The S&P Case-Shiller home price index (January) and new home sales (February) are scheduled for Tuesday.
In December, home prices nationally rose 3.9 percent year-over-year. This was the fastest growth rate in four months.
Sales of new homes tumbled 10.5 percent month-over-month in January to a seasonally adjusted annual rate of 657,000 units – a three-month low.
Durable goods orders (February) will be out Wednesday. Orders for non-defense capital goods ex-aircraft – proxy for business capex plans – increased 0.8 percent m/m in January to $75.1 billion (SAAR). This was a new high.
GDP (4Q24, 3rd estimate) and corporate profits (4Q24) are on schedule for Thursday.
The second estimate showed real GDP grew 2.3 percent during the December quarter. This was a three-quarter low.
During the September quarter, corporate profits with inventory valuation and capital consumption adjustments rose six percent from a year ago to $3.8 trillion (SAAR), slightly lower than the June quarter’s record $3.82 trillion.
Friday brings personal income/spending (February) and the University of Michigan’s consumer sentiment index (March, final).
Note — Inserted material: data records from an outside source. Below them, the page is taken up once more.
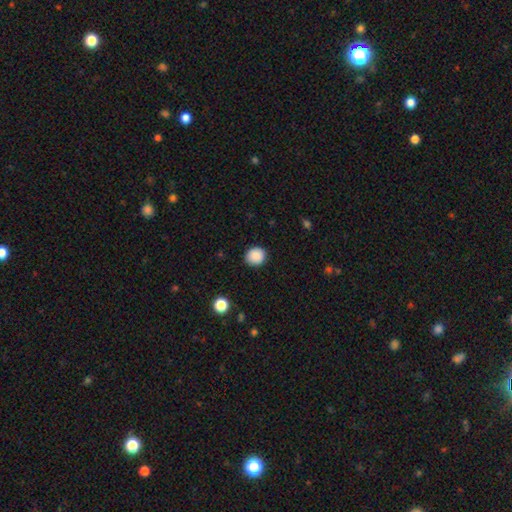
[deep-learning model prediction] A smooth galaxy with no disk features (88%) that is round (84%). Merging: none (89%).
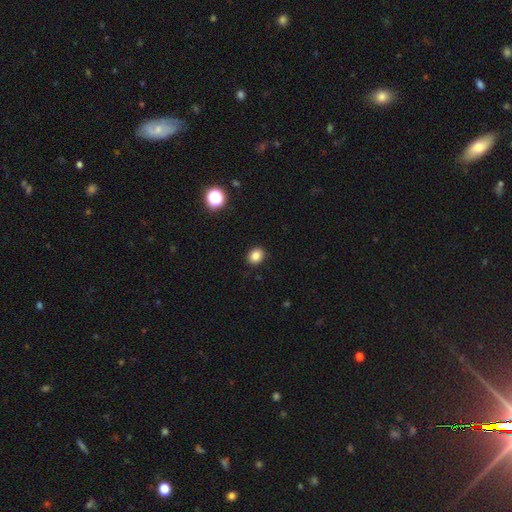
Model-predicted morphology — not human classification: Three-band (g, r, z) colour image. It shows a smooth galaxy with no disk features (85%) that is round (59%). Merging: none (90%).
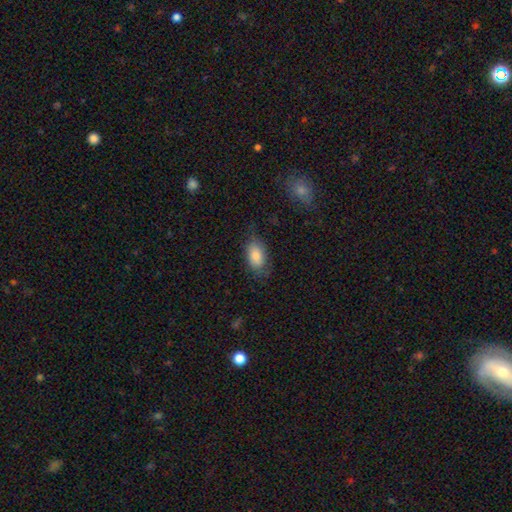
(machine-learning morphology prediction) Smooth or featured? smooth (83%)
How rounded? in between (92%)
Merging? none (71%)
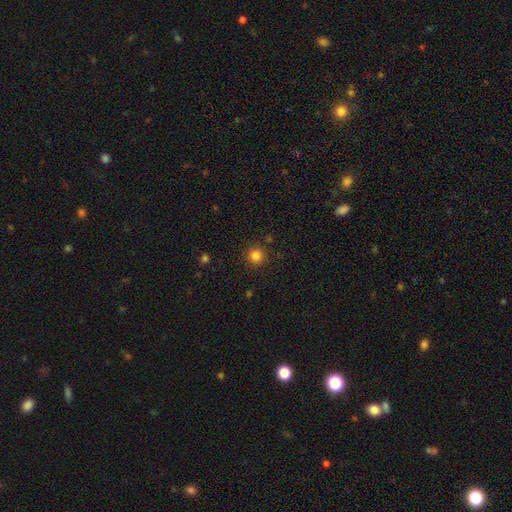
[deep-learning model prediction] smooth-or-featured: smooth: 83% | star or artifact: 13% | featured or disk: 4%
  how-rounded: round: 94% | in between: 5% | cigar-shaped: 1%
  merging: none: 89% | minor disturbance: 7% | major disturbance: 2% | merger: 2%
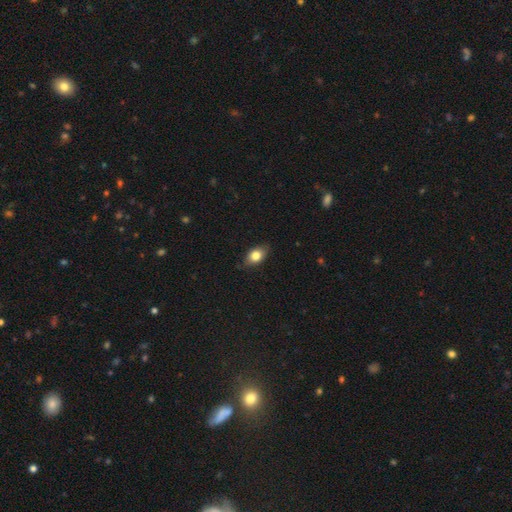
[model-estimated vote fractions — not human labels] smooth-or-featured: smooth: 81% | featured or disk: 11% | star or artifact: 8%
  how-rounded: in between: 82% | round: 15% | cigar-shaped: 3%
  merging: none: 81% | minor disturbance: 15% | major disturbance: 3% | merger: 1%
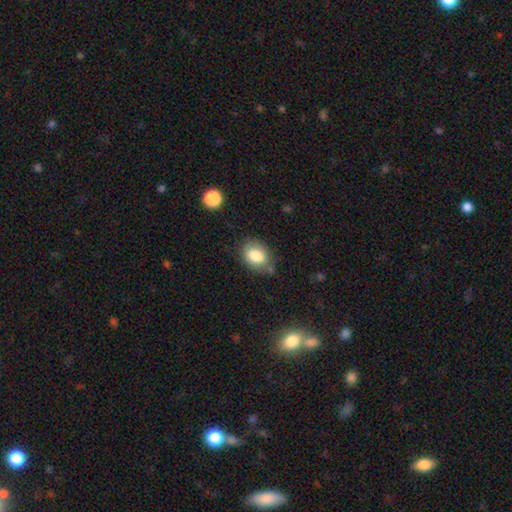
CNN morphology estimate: Smooth or featured? Predicted: smooth (p=0.82). How rounded? Predicted: in between (p=0.69). Merging? Predicted: none (p=0.70).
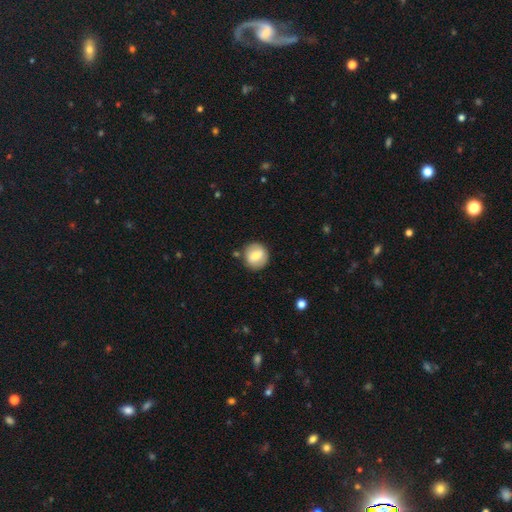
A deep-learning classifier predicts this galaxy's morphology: The model was most divided on "smooth or featured": smooth: 71%, featured or disk: 22%, star or artifact: 7%. More confident: how rounded — round (90%); merging — none (84%).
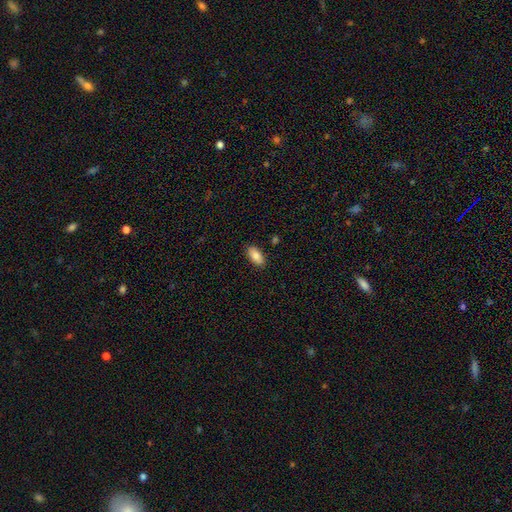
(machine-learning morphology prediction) A smooth galaxy with no disk features (84%) that is in between round and cigar-shaped (93%).

Vote fractions:
- Smooth or featured? smooth: 84% / featured or disk: 9% / star or artifact: 7%
- How rounded? in between: 93% / cigar-shaped: 5% / round: 2%
- Merging? none: 88% / minor disturbance: 9% / major disturbance: 2% / merger: 1%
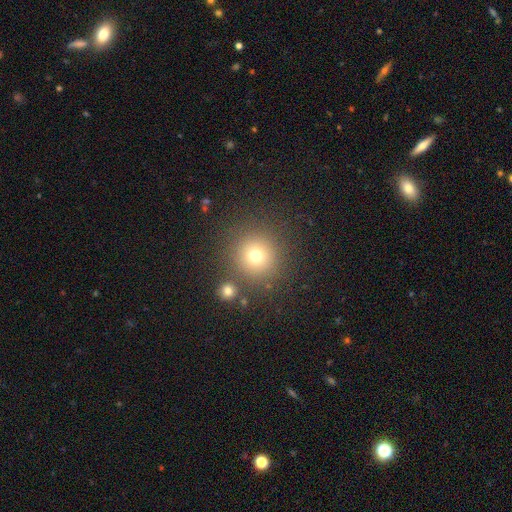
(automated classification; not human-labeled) Smooth or featured? smooth (73%)
How rounded? round (95%)
Merging? none (83%)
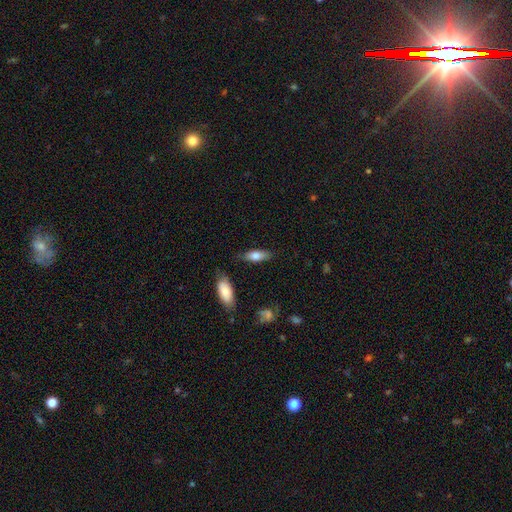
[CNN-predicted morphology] Smooth or featured? smooth (74%)
How rounded? in between (68%)
Merging? none (77%)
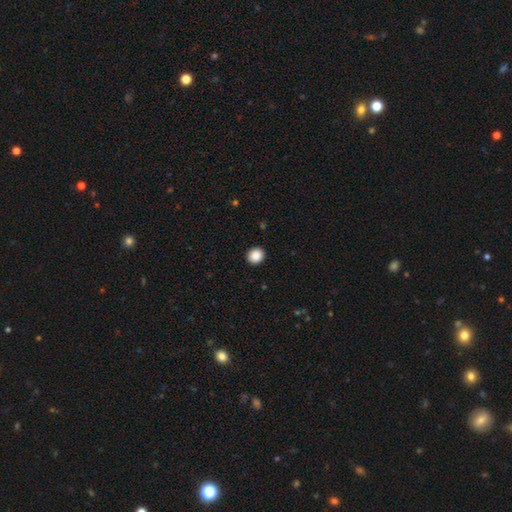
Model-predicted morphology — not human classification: Smooth or featured? smooth (89%)
How rounded? round (83%)
Merging? none (92%)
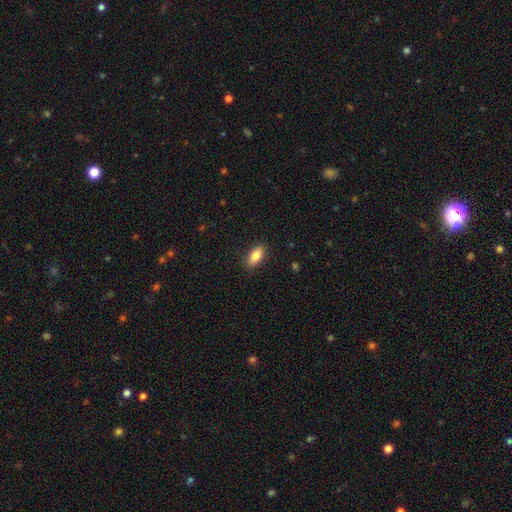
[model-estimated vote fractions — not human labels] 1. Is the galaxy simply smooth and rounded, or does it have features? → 82% smooth, 11% featured or disk, 7% star or artifact.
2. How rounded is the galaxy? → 86% in between, 11% cigar-shaped, 3% round.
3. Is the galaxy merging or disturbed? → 88% none, 9% minor disturbance, 2% major disturbance, 1% merger.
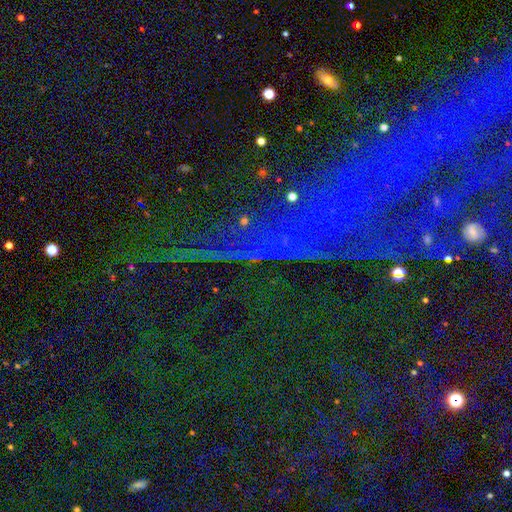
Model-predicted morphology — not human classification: This is clearly a star or artifact rather than a galaxy (83%).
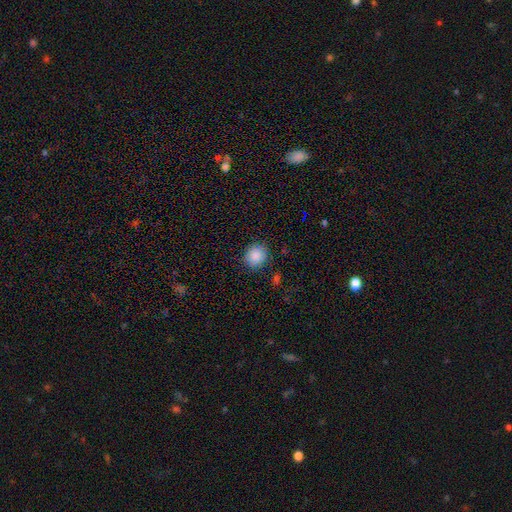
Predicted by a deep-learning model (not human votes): A smooth galaxy with no disk features (88%) that is round (73%). Merging: none (86%).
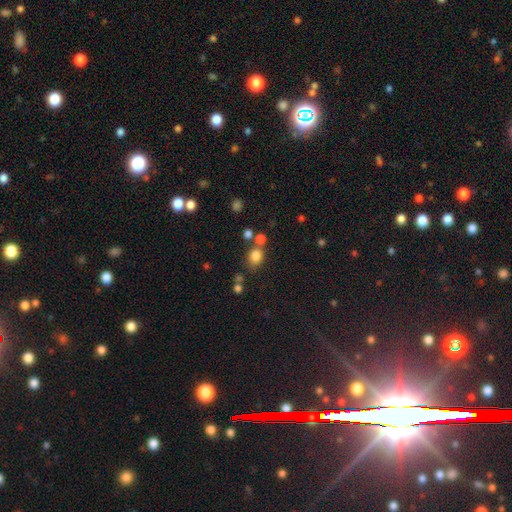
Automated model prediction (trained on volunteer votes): A smooth galaxy with no disk features (80%) that is round (61%).

Vote fractions:
- Smooth or featured? smooth: 80% / star or artifact: 14% / featured or disk: 7%
- How rounded? round: 61% / in between: 38% / cigar-shaped: 1%
- Merging? none: 64% / merger: 19% / minor disturbance: 12% / major disturbance: 5%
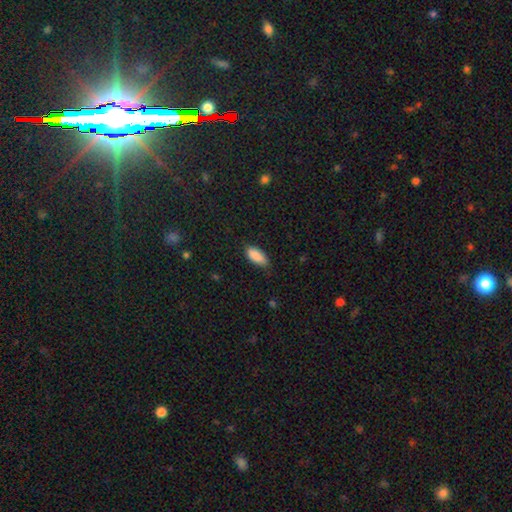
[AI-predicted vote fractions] Q: Smooth or featured?
A: smooth (89%); runner-up: star or artifact (7%)
Q: How rounded?
A: in between (86%); runner-up: cigar-shaped (13%)
Q: Merging?
A: none (80%); runner-up: minor disturbance (16%)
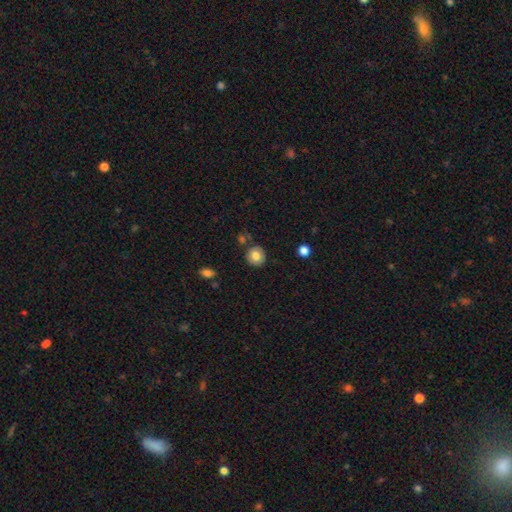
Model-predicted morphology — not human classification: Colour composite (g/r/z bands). It shows a smooth galaxy with no disk features (81%) that is round (90%). Merging: none (82%).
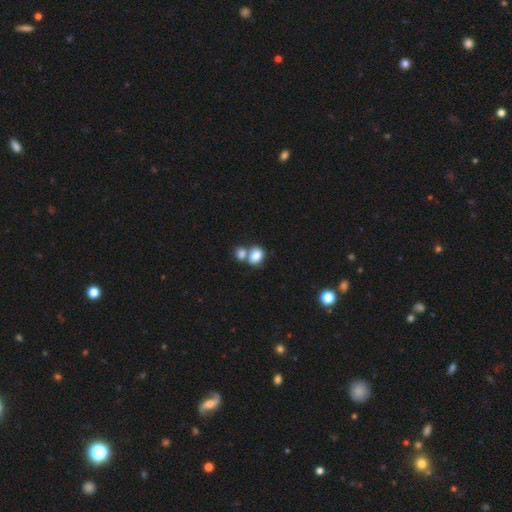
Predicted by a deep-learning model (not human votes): A smooth galaxy with no disk features (82%) that is in between round and cigar-shaped (63%).

Vote fractions:
- Smooth or featured? smooth: 82% / featured or disk: 9% / star or artifact: 9%
- How rounded? in between: 63% / round: 36% / cigar-shaped: 1%
- Merging? merger: 55% / none: 33% / minor disturbance: 9% / major disturbance: 4%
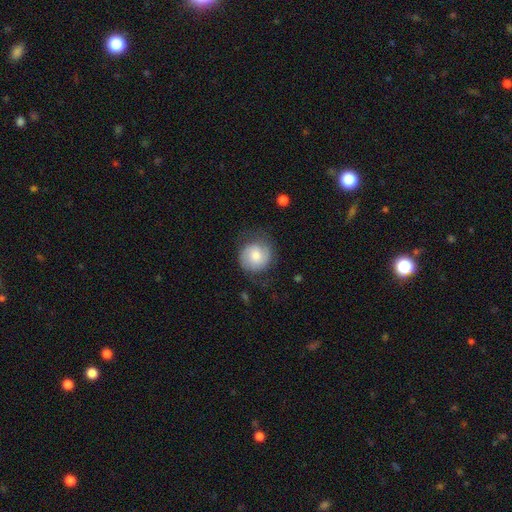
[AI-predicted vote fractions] Q: Smooth or featured?
A: smooth (49%); runner-up: featured or disk (44%)
Q: Merging?
A: none (68%); runner-up: minor disturbance (20%)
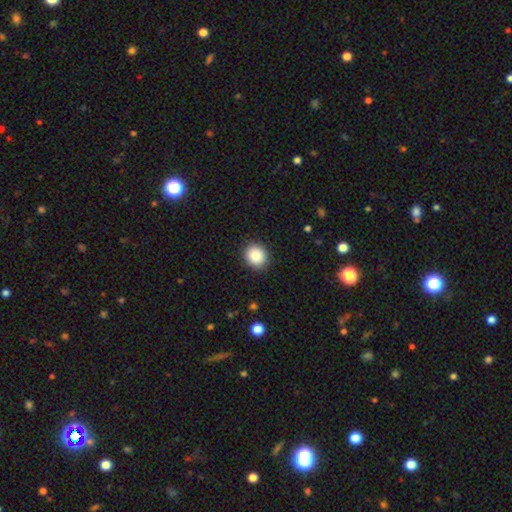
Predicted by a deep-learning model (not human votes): A smooth galaxy with no disk features (88%) that is round (82%).

Vote fractions:
- Smooth or featured? smooth: 88% / star or artifact: 8% / featured or disk: 3%
- How rounded? round: 82% / in between: 17% / cigar-shaped: 1%
- Merging? none: 90% / minor disturbance: 7% / major disturbance: 2% / merger: 1%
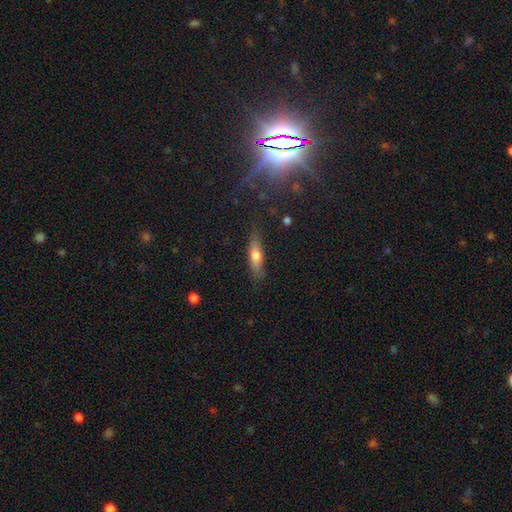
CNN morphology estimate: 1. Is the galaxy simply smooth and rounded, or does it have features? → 62% smooth, 31% featured or disk, 7% star or artifact.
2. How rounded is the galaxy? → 66% cigar-shaped, 31% in between, 3% round.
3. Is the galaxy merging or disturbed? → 80% none, 15% minor disturbance, 4% major disturbance, 2% merger.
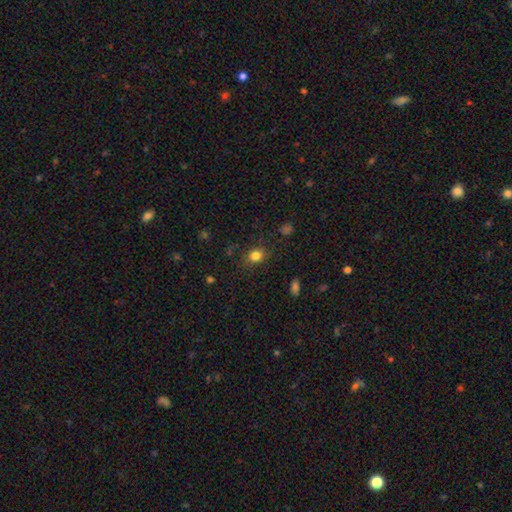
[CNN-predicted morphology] This appears to be a smooth galaxy with no disk features (82%) that is in between round and cigar-shaped (52%). Merging: none (83%).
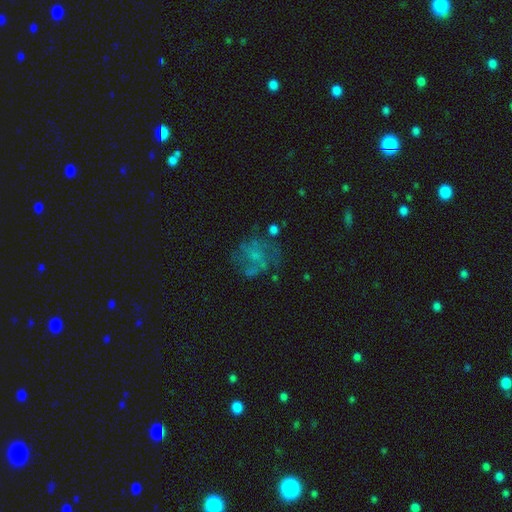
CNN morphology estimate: Smooth or featured? Predicted: featured or disk (p=0.53). Edge-on disk? Predicted: no (p=0.98). Bar? Predicted: no (p=0.80). Spiral arms? Predicted: no (p=0.53). Bulge size? Predicted: none (p=0.55). Merging? Predicted: none (p=0.51).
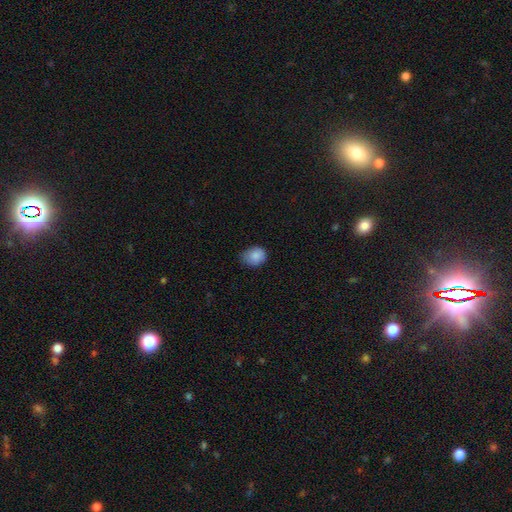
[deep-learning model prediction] Smooth or featured?
  - smooth: 86% *
  - star or artifact: 8%
  - featured or disk: 6%
How rounded?
  - round: 55% *
  - in between: 44%
  - cigar-shaped: 1%
Merging?
  - none: 65% *
  - minor disturbance: 30%
  - major disturbance: 4%
  - merger: 1%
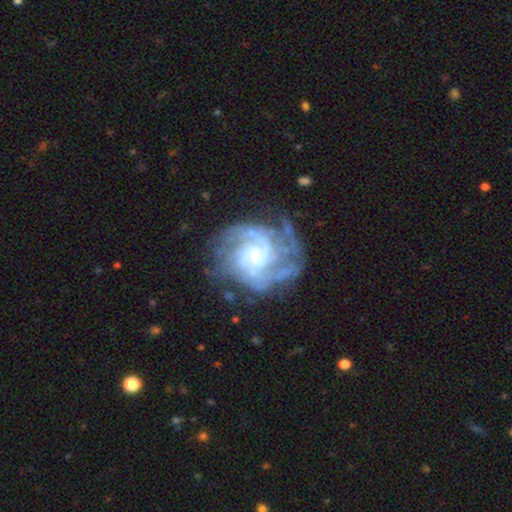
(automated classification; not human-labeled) Smooth or featured: featured or disk — 87% (smooth — 7%)
Edge-on disk: no — 98% (yes — 2%)
Bar: no — 54% (weak — 37%)
Spiral arms: yes — 95% (no — 5%)
Spiral winding: tight — 55% (medium — 37%)
Spiral arm count: 2 — 30% (can't tell — 29%)
Bulge size: small — 58% (moderate — 26%)
Merging: none — 61% (minor disturbance — 20%)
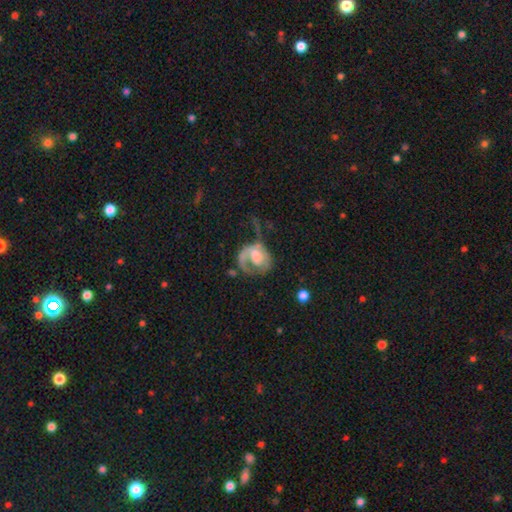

In the 12 months to January, headline and core PCE (personal consumption expenditures) increased 2.5 percent and 2.6 percent respectively. The two reached four-decade highs of 7.2 percent and 5.6 percent in June and February of 2022.
March’s preliminary reading showed consumer sentiment dropped 6.8 points m/m to 57.9 – a 28-month low. As recently as December, sentiment hit an eight-month high 74.
WTI crude oil: Currently net long 164k, up 9.5k.
This week’s 1.6-percent rise in West Texas Intermediate crude followed defense of horizontal support at $65-$66 in the prior two weeks and a weekly long-legged doji last week, which preceded eight consecutive weekly declines. Mid-January, it tagged $79.39 and headed lower.
The crude closed this week at $68.28/barrel, with an intraday tag of $66.09 on Wednesday. Support at $65-$66 goes back years and it attracted buying last September as well.
Additional strength is likely in the sessions ahead. Horizontal resistance at $68 was unable to halt oil bulls’ advance. Ahead lies $71-$72, which makes up the lower bound of a months-long range with the upper bound at $81-$82. This range was broken last September. Ideally, bulls would love to go test trendline resistance at $76, which originates in September 2023 when WTI peaked at $95.03.
In the meantime, US crude production in the week to March 14 decreased 2,000 barrels per day week-over-week to 13.573 million b/d; output has come under slight pressure since registering a record 13.631 mb/d in the week to December 6. Crude imports dropped as well, down 85,000 b/d to 5.4 mb/d. As did gasoline and distillate inventory which decreased 527,000 barrels and 2.8 million barrels respectively to 240.6 million barrels and 114.8 million barrels. Crude stocks, however, increased 1.7 million barrels to 437 million barrels. Refinery utilization rose four-tenths of a percentage point to 86.9 percent.
E-mini S&P 500: Currently net long 68.3k, down 12.3k.
After remaining net short for 14 weeks in a row, non-commercials are now net long for three successive weeks. Holdings were reduced this week, but nothing major. More important is how the cash acted.
Until noon Friday, the S&P 500 was a touch lower for the week. Then, bids started showing up; by close, the large cap index had rallied enough to go up 0.5 percent for the week to 5668. This comes on the heels of four weeks of declines.
Between February 19th when the S&P 500 reached a fresh intraday high of 6147 and March 13th when it bottomed at 5505, the index tumbled 10.5 percent. This low has now gained in significance; should a breach not occur, the path of least resistance is up.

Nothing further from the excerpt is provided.